PETA has always been very clear about its goals in pursuing the case.
“If we prevail in this lawsuit, it will be the first time that a nonhuman animal is declared the owner of property, rather than being declared a piece of property himself or herself,” PETA general counsel Jeffrey Kerr said in a statement.
This isn’t the first time a lawsuit has been filed on behalf of an animal to claim personhood. There’s ongoing litigation in several courts.
“Their goal is to win animals a toehold in the world of legal rights - a strategy that is the culmination of more than two decades of writing and legal work by lawyer Steven Wise and an allied group of attorneys, scientists and animal activists,” the Boston Globe reports. “They hope to have an animal declared a ‘person’ in a court of law, breaking down a legal barrier between humans and other species that has stood for millennia.”
Here’s the problem with that. Animals are fully deserving of our protections and our compassion.
But they are not persons. Declaring them so doesn’t raise them; it lowers us.
In his classic essay “Animal Rights and Wrongs,” the Heritage Foundation’s Ed Fuelner pointed to PETA’s declaration that eating chicken is the moral equivalent of the Holocaust.
“This is not love for animals; it is callousness toward human suffering,” he wrote. “Those who think the animal-rights crowd is composed of harmless vegetarian teenagers ranting about fur coats need to think again. These are serious people with a serious-if scary-belief system. For example, animal-rights advocate Dr. Jerry Vlasak, writing about a man whose 5-year-old boy had open-heart surgery, says the boy’s life is ‘no more or less important than any other animal’s life, no matter how much (the father’s) emotions tell him otherwise.’”

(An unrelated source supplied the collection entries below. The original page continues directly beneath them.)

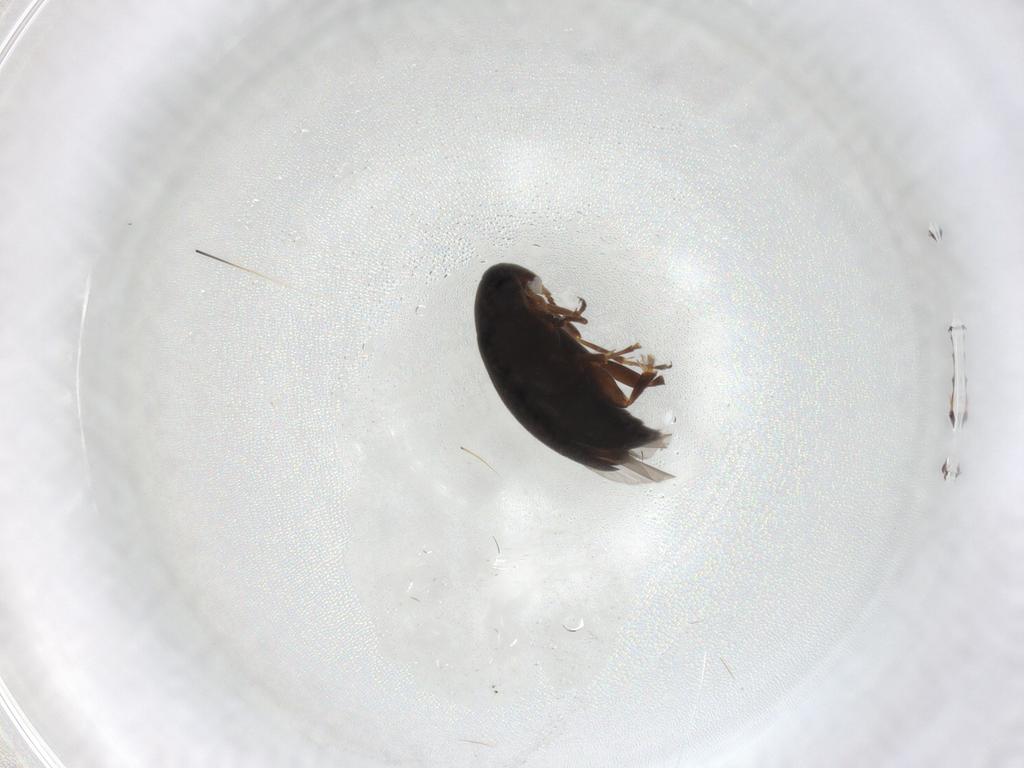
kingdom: Animalia
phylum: Arthropoda
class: Insecta
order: Coleoptera
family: Scraptiidae
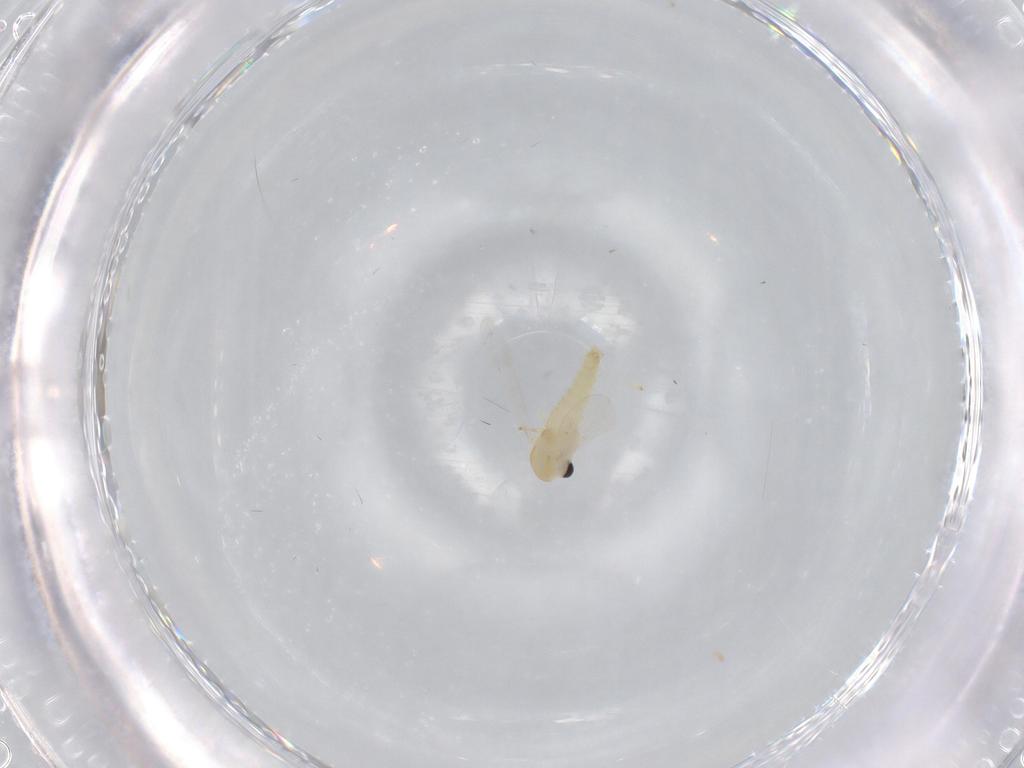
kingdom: Animalia
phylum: Arthropoda
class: Insecta
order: Diptera
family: Chironomidae
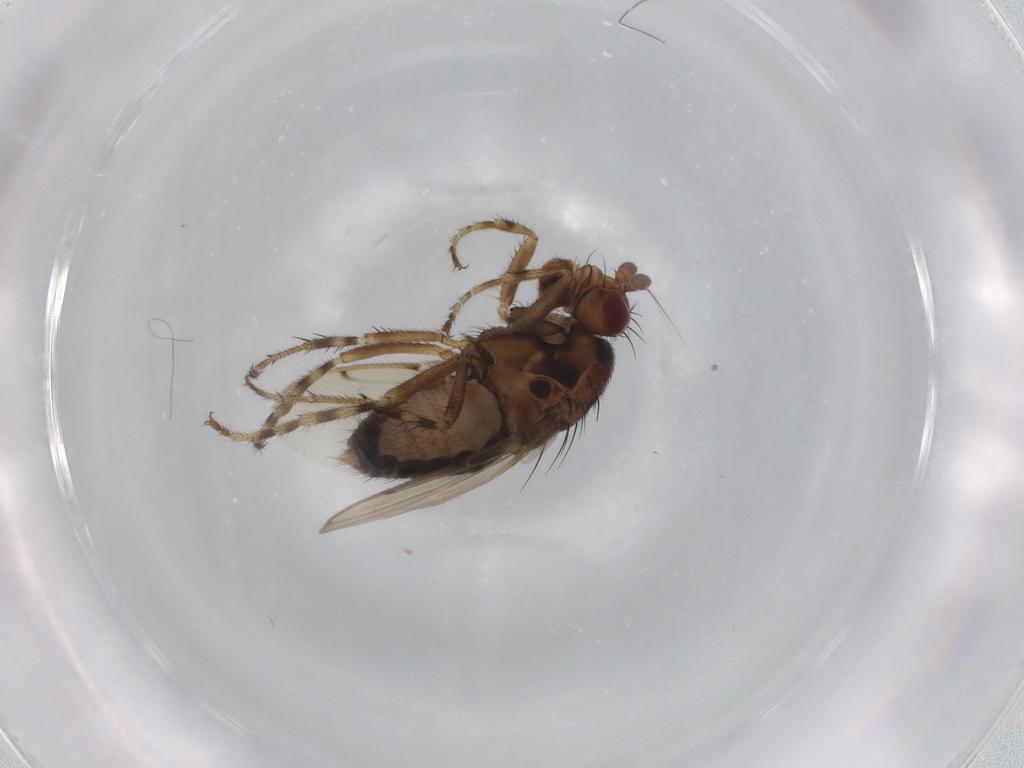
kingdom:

Yet PETA has lost this latest battle. PETA has already lost an initial lawsuit, when the judge ruled that copyright law doesn’t apply to nonhumans, but PETA appealed that verdict to the Ninth Circuit Court of Appeals.
As the Washington Post reported, “Last week, PETA and Slater announced a settlement: PETA agreed to drop its appeal, and Slater agreed to pay 25 percent of his future royalties from the photo to organizations involved in habitat-protection efforts in Sulawesi.”
But it won’t end there. Count on PETA to continue pressing to have animals awarded with human rights.
We can love animals, without making them our equals.